High-speed doors maximize high-ceiling design for cold storage

High-speed doors ensure traffic moves nonstop at pizza-maker Palermo’s Pizza’s facility in Milwaukee.

Faster material handling
The smaller footprint means shorter aisles in the cold-storage room to store and retrieve product with the help of high-mast forklifts.

A growing number of cold-storage facilities are investing in online automated storage and retrieval systems for high-volume material handling. They are considering these automated systems because labor is either high-cost or difficult to find or at times both.

To maximize their value and economic effectiveness, the higher the volume these systems can manage, the greater the payback they can achieve. Consequently, these systems need to be housed in taller cold-storage facilities.

However, volume is key. Most facilities still employ a fleet of forklifts to move products. But these are not just any kind of industrial trucks. They have a high mast enabling the forklifts to reach the highest shelf, and then retract to a lowered height for traversing the warehouse floor and finally passing through the facility’s doorways.

Reduced downtime
As high-ceiling cold-storage spaces become increasingly common, the doors allowing access to the rooms play a significant role in the full utilization of the facilities. The building’s smaller footprint means there is less linear wall space, so these rooms have fewer doorways. With minimal access points, if a doorway is inaccessible, it creates a huge issue for facilities.

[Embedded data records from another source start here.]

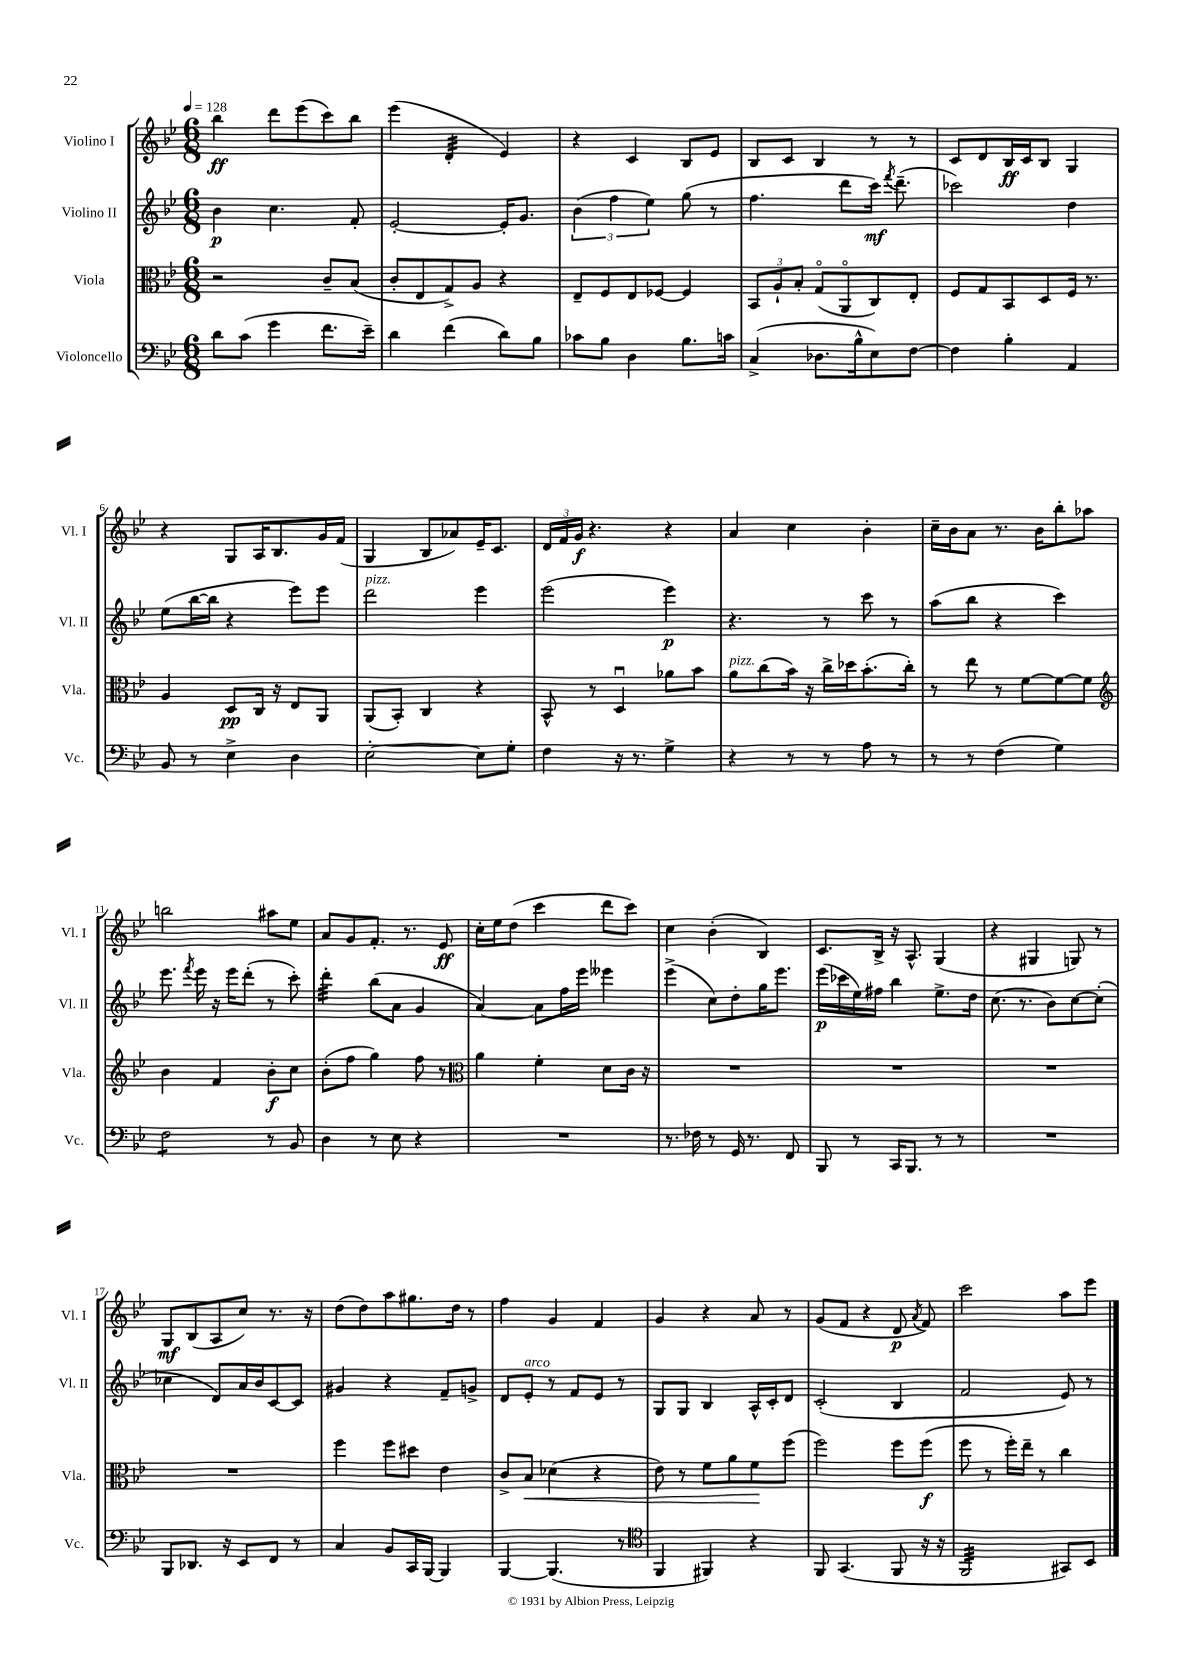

**kern	**kern	**kern	**kern
*staff4	*staff3	*staff2	*staff1
*clefF4	*clefC3	*clefG2	*clefG2
*k[b-e-]	*k[b-e-]	*k[b-e-]	*k[b-e-]
*M6/8	*M6/8	*M6/8	*M6/8
*MM128	*MM128	*MM128	*MM128
8d	2r	4b-	4bb-
(8c	.	.	.
4g	.	4.cc	8ddd
.	.	.	(8eee-
8.f	8c~	.	8ccc)
.	(8B-	8f'	8bb-
16e-~)	.	.	.
=	=	=	=
4d	8c'	[2e-'	(4eee-
.	8E-	.	.
(4f	8G^)	.	4d'
.	8A	.	.
8d)	4r	16e-']	4e-)
.	.	8.g	.
8B-	.	.	.
=	=	=	=
8c-	8E-~	(6b-	4r
8B-	8F	.	.
.	.	6ff	.
4D	8E-	.	4c
.	.	6ee-)	.
.	[8F-	.	.
8.B-	4F-]	(8gg	8B-
.	.	8r	8e-
16c	.	.	.
=	=	=	=
(4C^	12BB-	4.ff	8B-
.	12A`	.	.
.	.	.	8c
.	12B-'	.	.
8.D-	(8Go	.	4B-
.	8AAo	8ddd	.
16B-^^	.	.	.
8E-)	8C)	16ccc)	8r
.	.	8qfff	.
.	.	(8.ddd~	.
[8F	8E-'	.	8r
=	=	=	=
4F]	8F	2ccc-)	8c
.	8G	.	8d
4B-'	8BB-	.	16B-
.	.	.	16c
.	8D	.	8B-
4AA	16F	4dd	4G
.	8.r	.	.
=	=	=	=
8BB-	4A	(8ee-	4r
8r	.	[16bb-	.
.	.	16bb-]	.
4E-^	8D	4r	8G
.	16C	.	16A
.	16r	.	8.B-
4D	8E-	8eee-)	.
.	8AA	8eee-	16g
.	.	.	(16f
=	=	=	=
[2E-'	(8AA	2ddd	4G
.	8BB-')	.	.
.	4C	.	8B-
.	.	.	8a-)
8E-]	4r	4eee-	16e-~
.	.	.	8.c
8G'	.	.	.
=	=	=	=
4F	8BB-^^	(2eee-	24d
.	.	.	24f
.	.	.	24g
.	8r	.	4.r
16r	4Du	.	.
8.r	.	.	.
4G^	8a-	4eee-)	4r
.	8b-	.	.
=	=	=	=
4r	8a	4.r	4a
.	(8cc	.	.
8r	16b-)	.	4cc
.	16r	.	.
8r	16cc^	8r	.
.	16dd-	.	.
8A	(8.b-'	8ccc	4b-'
8r	.	8r	.
.	16cc')	.	.
=	=	=	=
8r	8r	(8aa	16cc~
.	.	.	16b-
8r	8ee-	8bb-	8a
(4F	8r	4r	8.r
.	[8f	.	.
.	.	.	16b-
4G)	8f_	4ccc)	8bb-'
.	8f]	.	8aa-
=	=	=	=
*	*clefG2	*	*
2F	4b-	8.eee-	2bb
.	.	8qfff	.
.	.	16eee-	.
.	4f	16r	.
.	.	16eee-	.
.	.	(8ddd'	.
8r	8b-'	8r	8aa#
8BB-	8cc	8ccc')	8ee-
=	=	=	=
4D	(8b-'	4ddd'	8a
.	8ff	.	8g
8r	4gg)	(8bb-	8.f'
8E-	.	8a	.
.	.	.	8.r
4r	8ff	4g	.
.	8r	.	8e-
=	=	=	=
*	*clefC3	*	*
2.r	4a	[4a)	16cc'
.	.	.	16ee-
.	.	.	(8dd
.	4f'	8a]	4ccc
.	.	16ff	.
.	.	16eee-	.
.	8d	4eee--	8ddd
.	16c	.	8ccc)
.	16r	.	.
=	=	=	=
8.r	2.r	(4eee-^	4cc
16F-	.	.	.
8r	.	8cc)	(4b-'
16GG	.	8dd'	.
8.r	.	.	.
.	.	16gg	4B-)
.	.	8.eee-	.
8FF	.	.	.
=	=	=	=
8BBB-	2.r	(16eee-	8.c
.	.	16ccc-	.
8r	.	16ee-)	.
.	.	16ff#	16B-^
16CC	.	4bb-	16r
8.BBB-	.	.	8.A^^
8r	.	8.ee-^	(4G
8r	.	.	.
.	.	16dd	.
=	=	=	=
2.r	2.r	(8.cc	4r
.	.	8.r	.
.	.	.	4G#
.	.	8b-)	.
.	.	[8cc	8G)
.	.	(8cc']	8r
=	=	=	=
8BBB-	2.r	4cc-	8G
8.DD-	.	.	(8B-
.	.	8d)	8A
16r	.	.	.
8EE-	.	16a	8cc)
.	.	16b-	.
8FF	.	[8c	8.r
8r	.	8c]	.
.	.	.	16r
=	=	=	=
4C	4ff	4g#	(8dd
.	.	.	8dd)
8BB-	8ff	4r	8aa
16CC	8dd#	.	8.gg#
[16BBB-	.	.	.
4BBB-]	4e-	8f~	.
.	.	.	16dd
.	.	8g^	8r
=	=	=	=
[4BBB-	8c^	8d	4ff
.	8B-	8e-'	.
(4.BBB-]	(4d-	8r	4g
.	.	8f	.
.	4r	8e-	4f
8r	.	8r	.
=	=	=	=
*clefC4	*	*	*
4FF	8e-)	8G	4g
.	8r	8G	.
4FF#)	8f	4B-	4r
.	8a	.	.
4r	8f	16A^^	8a
.	.	16c'	.
.	(8ff	8d	8r
=	=	=	=
8FF	2ff)	(2c'	(8g
(4.GG	.	.	8f
.	.	.	4r
8FF	8ff	4B-	8d
.	.	.	8qa
16r	(8ff	.	8f)
16r	.	.	.
=	=	=	=
2FF	8ff	2f	2ccc
.	8r	.	.
.	16ff')	.	.
.	16ee-~	.	.
.	8r	.	.
8GG#)	4cc	8e-)	8aa
8BB-	.	8r	8eee-
==	==	==	==
*-	*-	*-	*-
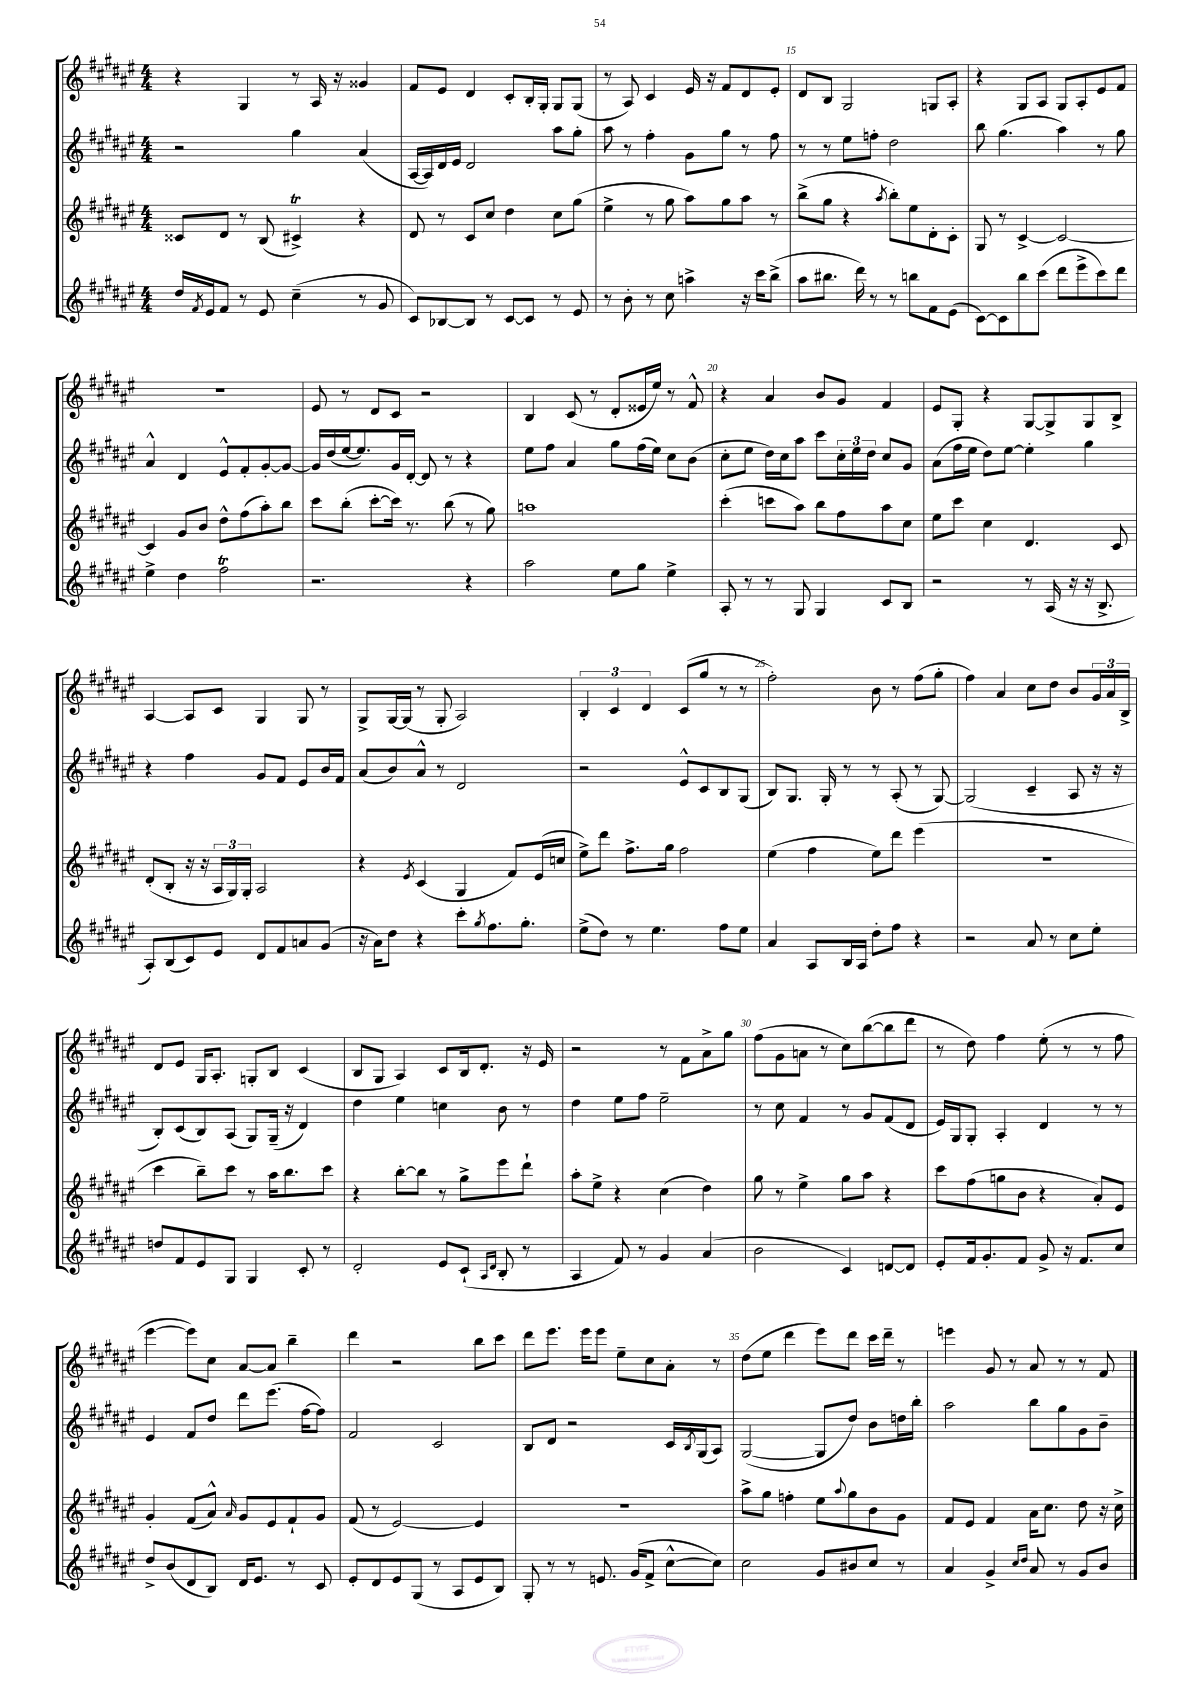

An example is pizza-maker Palermo’s Pizza. Just a few years after building and moving into a new facility in Milwaukee’s Menomonee Valley industrial corridor, demand for its product increased and the company needed more space. Rather than relocate to an area farther from its workforce, Palermo’s added 5946-m2 (64,000 sf) to its existing operation, including a 12-m (40-ft) high ceiling in the freezer storage room. Since the facility is in the heart of the city, this addition made sense as it minimized land usage.

The higher ceiling in essence created a smaller footprint and meant less aisle distance to cover for faster access to the product. However, there are also fewer doorways—just five in this case. Downtime of any of these doors would be a costly slowdown for the operation.

According to Palermo’s facilities engineer Steve Daniels, “Our guys are going back and forth through that freezer all day long, taking raw materials to the line. If we cannot keep that flow going, we are shut down.”

High-mast forklifts—requiring 5.5 m (18 ft) of clearance—can go through these doorways hundreds of times a day. The extreme cold and the demands of meeting short deadlines force drivers to move quickly.

A slow-opening door could be a target for forklifts because drivers can misjudge whether or not a doorway is clear; they might clip the door’s bottom as it rolls up. Drivers are watching the floor as they access a doorway and are not looking up. Losing even one doorway due to a vehicle collision could severely impact the company’s tight schedules and strain its customer relationships.

However, fast doors make collisions with their panels nearly impossible. The fastest doors can provide a clear doorway in less than two seconds, allowing unimpeded traffic access for even the tightest approaches.

In the rare case of a door getting hit, most high-speed models have a breakaway/fast reset feature that gets the door back in operation in just seconds. Consequently, door repair crews—a common sight in many operations—seldom have to pay a visit except for an occasional tune-up, also saving repair costs.

Additionally, when it comes to routine door maintenance, advanced electronics in the high-speed door controller enable operational adjustments to be made at floor level, a real benefit when doors are 5.5 m tall. This means the man-lift stays parked.

These electronics systems offer total digital control and self-diagnostics to minimize maintenance surprises, too. The AC drive enables soft starts and stops, while providing smooth motion at the door’s high speeds for a longer component life. These doors can further reduce maintenance by eliminating coil cords, usually attached to the bottom bar. Instead, wireless communication with the controller—wherever it is mounted—continually tracks door operation and provides greater safety.